*** Opening Information ***

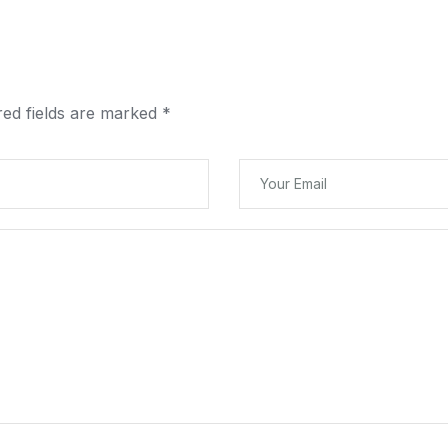
red fields are marked
*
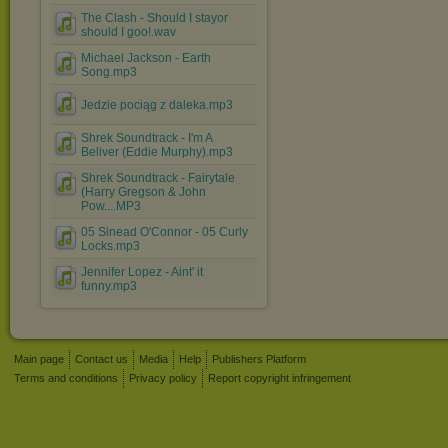
The Clash - Should I stayor
should I goo!.wav
Michael Jackson - Earth
Song.mp3
Jedzie pociąg z daleka.mp3
Shrek Soundtrack - I'm A
Beliver (Eddie Murphy).mp3
Shrek Soundtrack - Fairytale
(Harry Gregson & John
Pow....MP3
05 Sinead O'Connor - 05 Curly
Locks.mp3
Jennifer Lopez - Aint' it
funny.mp3
Main page
Contact us
Media
Help
Publishers Platform
Terms and conditions
Privacy policy
Report copyright infringement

*** Closing Information ***

▸ **What you need to do**
Please copy out, word for word, the text read from every page in the records above, leaving out the pictures.

▸ **Output of the task**
red fields are marked
*
The Clash - Should I stayor
should I goo!.wav
Michael Jackson - Earth
Song.mp3
Jedzie pociąg z daleka.mp3
Shrek Soundtrack - I'm A
Beliver (Eddie Murphy).mp3
Shrek Soundtrack - Fairytale
(Harry Gregson & John
Pow....MP3
05 Sinead O'Connor - 05 Curly
Locks.mp3
Jennifer Lopez - Aint' it
funny.mp3
Main page
Contact us
Media
Help
Publishers Platform
Terms and conditions
Privacy policy
Report copyright infringement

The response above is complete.